> **How to complete this task**
Please transcribe the data exactly as shown, skipping the images.

===== Input data

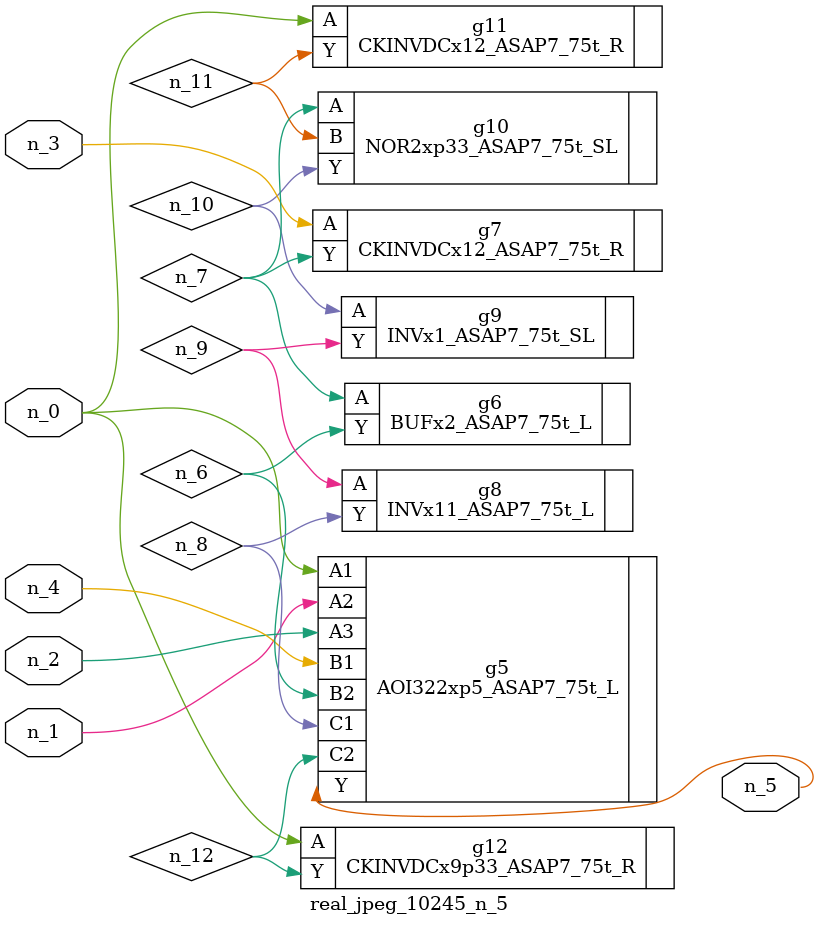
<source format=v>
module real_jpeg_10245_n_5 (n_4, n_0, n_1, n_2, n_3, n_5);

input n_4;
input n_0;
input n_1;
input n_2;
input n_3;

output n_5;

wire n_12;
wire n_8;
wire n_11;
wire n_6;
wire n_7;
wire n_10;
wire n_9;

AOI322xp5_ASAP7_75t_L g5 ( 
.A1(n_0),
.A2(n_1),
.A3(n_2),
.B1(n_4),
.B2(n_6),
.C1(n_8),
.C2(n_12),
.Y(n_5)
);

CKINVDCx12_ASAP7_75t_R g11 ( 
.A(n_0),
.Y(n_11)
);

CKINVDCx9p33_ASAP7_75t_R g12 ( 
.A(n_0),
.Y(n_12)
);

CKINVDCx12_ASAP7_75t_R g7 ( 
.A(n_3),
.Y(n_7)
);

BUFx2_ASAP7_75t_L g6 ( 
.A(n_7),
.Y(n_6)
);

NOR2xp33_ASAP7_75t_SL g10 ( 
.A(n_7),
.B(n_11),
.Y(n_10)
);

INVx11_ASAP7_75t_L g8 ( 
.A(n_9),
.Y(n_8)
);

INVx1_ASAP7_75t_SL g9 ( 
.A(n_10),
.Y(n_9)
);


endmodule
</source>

==========

> **Response**
<source format=v>
module real_jpeg_10245_n_5 (n_4, n_0, n_1, n_2, n_3, n_5);

input n_4;
input n_0;
input n_1;
input n_2;
input n_3;

output n_5;

wire n_12;
wire n_8;
wire n_11;
wire n_6;
wire n_7;
wire n_10;
wire n_9;

AOI322xp5_ASAP7_75t_L g5 ( 
.A1(n_0),
.A2(n_1),
.A3(n_2),
.B1(n_4),
.B2(n_6),
.C1(n_8),
.C2(n_12),
.Y(n_5)
);

CKINVDCx12_ASAP7_75t_R g11 ( 
.A(n_0),
.Y(n_11)
);

CKINVDCx9p33_ASAP7_75t_R g12 ( 
.A(n_0),
.Y(n_12)
);

CKINVDCx12_ASAP7_75t_R g7 ( 
.A(n_3),
.Y(n_7)
);

BUFx2_ASAP7_75t_L g6 ( 
.A(n_7),
.Y(n_6)
);

NOR2xp33_ASAP7_75t_SL g10 ( 
.A(n_7),
.B(n_11),
.Y(n_10)
);

INVx11_ASAP7_75t_L g8 ( 
.A(n_9),
.Y(n_8)
);

INVx1_ASAP7_75t_SL g9 ( 
.A(n_10),
.Y(n_9)
);


endmodule
</source>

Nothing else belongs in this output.